Baum: Das ist eben der Teufelskreis. Natürlich steigt so die Fehlerwahrscheinlichkeit, wie wenn man es ausschließlich strukturiert angehen würde. Meiner Ansicht nach sollte man im Nachwuchs- wie im Profibereich aber nicht zu viel vorgeben und stattdessen fördern, dass die Spieler Situationen selbst lösen. Das geht viel über Spielformen, das 3-gegen-3 mit vielen Kontakten ist im Nachwuchsbereich gerade sehr beliebt. Die Spieler müssen ja auch wissen, wann und wo sie das Eins-gegen-eins sinnvoll anwenden. Sie brauchen aber auch Freiräume, wo ihnen niemand über die Schulter schaut, um mutige Dinge eigenständig und ohne anschließenden Tadel entwickeln zu können. Ich finde, zum Nachwuchstraining gehört eine große inhaltliche Ausgewogenheit.

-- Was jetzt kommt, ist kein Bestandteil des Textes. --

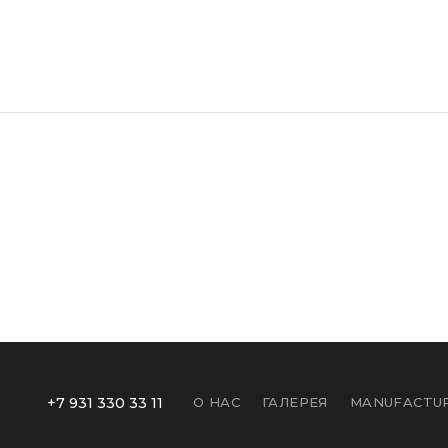
+7 931 330 33 11
О НАС
ГАЛЕРЕЯ
MANUFACTUR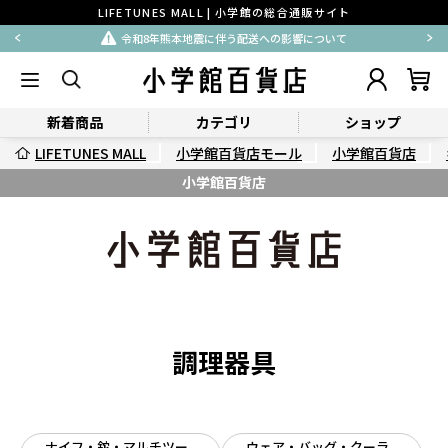
LIFETUNES MALL | 小学館の総合通販サイト
令和8年熊本地震に伴う配送への影響について
新着商品
カテゴリ
ショップ
LIFETUNES MALL
小学館百貨店モール
小学館百貨店
小学館百貨店
調理器具
ナイフ・鉈・マルチツー
ウェア・バッグ・クーラ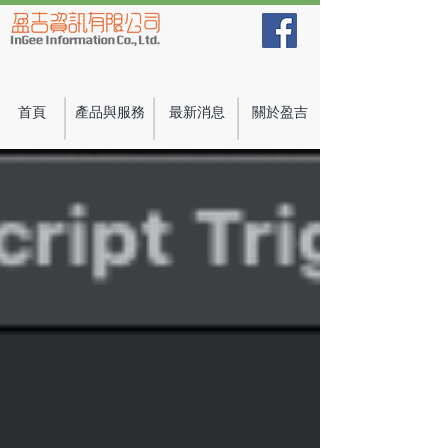
首頁
產品與服務
最新消息
關於盈吉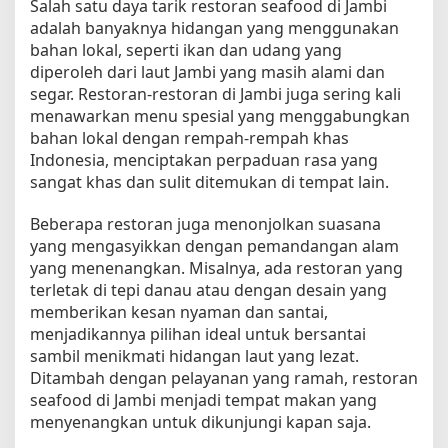
Salah satu daya tarik restoran seafood di Jambi
adalah banyaknya hidangan yang menggunakan
bahan lokal, seperti ikan dan udang yang
diperoleh dari laut Jambi yang masih alami dan
segar. Restoran-restoran di Jambi juga sering kali
menawarkan menu spesial yang menggabungkan
bahan lokal dengan rempah-rempah khas
Indonesia, menciptakan perpaduan rasa yang
sangat khas dan sulit ditemukan di tempat lain.
Beberapa restoran juga menonjolkan suasana
yang mengasyikkan dengan pemandangan alam
yang menenangkan. Misalnya, ada restoran yang
terletak di tepi danau atau dengan desain yang
memberikan kesan nyaman dan santai,
menjadikannya pilihan ideal untuk bersantai
sambil menikmati hidangan laut yang lezat.
Ditambah dengan pelayanan yang ramah, restoran
seafood di Jambi menjadi tempat makan yang
menyenangkan untuk dikunjungi kapan saja.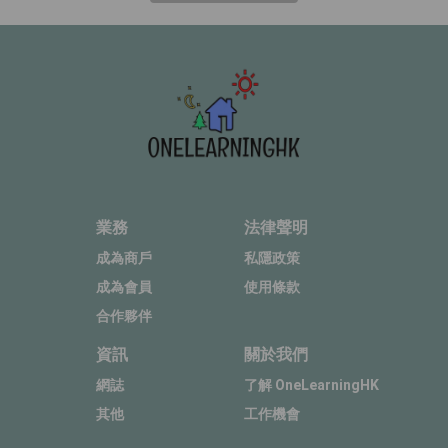
業務
法律聲明
成為商戶
私隱政策
成為會員
使用條款
合作夥伴
資訊
關於我們
網誌
了解 OneLearningHK
其他
工作機會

Inwiefern widmet sich denn der DFB aktuell diesen Themen?

Baum: Ich weiß, dass das den DFB sehr bewegt, man viele Vergleiche zu anderen Nationen anstellt und dabei ist, dieses Feld akribisch zu bearbeiten. Am Ende müssen allerdings alle an einem Strang ziehen. Man kann sich ja vorstellen, dass es nicht so einfach ist, beispielsweise im schulischen Bereich etwas zu verändern. Wir haben letztlich immer noch die Talente und die Qualität in unserem Land. Wir bringen sie aber nicht mehr so zielgerichtet dahin, dass wir zu den Top-Nationen gehören.